Original Creation Is Both Good and Limited

The creation story in Genesis tells of God’s original design which was good in all ways. And yet, scripture is clear that God’s picture of shalom in Genesis was limited. Like a seed that gives rise to a flourishing tree, Genesis lays the groundwork for the incredible extravaganza of full shalom when the kingdom comes in its fullness. Paul imagines this fullness when he writes how “no eye has seen and no ear has heard and no mind has conceived what God has prepared for those who love him” (1 Corinthians 2:9).

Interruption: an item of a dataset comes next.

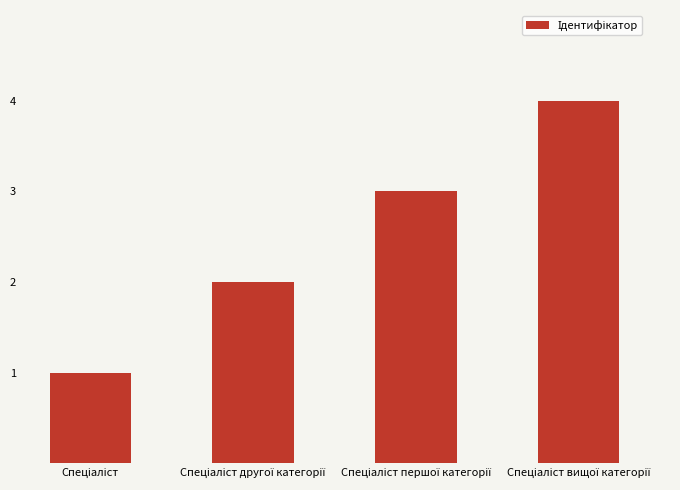

What is the greatest value displayed?

4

In Genesis we see just the man and the woman - fully blessed, but only the beginning of God’s full plan. By the time we get to Isaiah in the Old Testament, we see that those who do not fit the gender and sexual identities of the first man and woman are invited into the kingdom as it comes in all its fullness:

To the eunuchs who keep my Sabbaths, who choose what pleases me and hold fast to my covenant—to them I will give within my temple and its walls a memorial and a name better than sons and daughters; I will give them an everlasting name that will endure forever. - Isaiah 55:4-5

And the mono-cultural picture of Genesis 1 similarly explodes into a diversity of human beauty by the time we get to Revelation:

There before me was a great multitude that no one could count, from every nation, tribe, people and language, standing before the throne and before the Lamb. - Revelation 7:9

It’s hard to conceive of what heaven’s like, but perhaps even from these short visions of it we might want to rethink how we pray and work today. Jesus taught us to pray for God’s kingdom to come on earth as it is in heaven - and if these are pictures of heaven, then certainly that’s what Jesus is up to creating here on earth. How might you be a part of bringing the Kingdom of Heaven to earth today?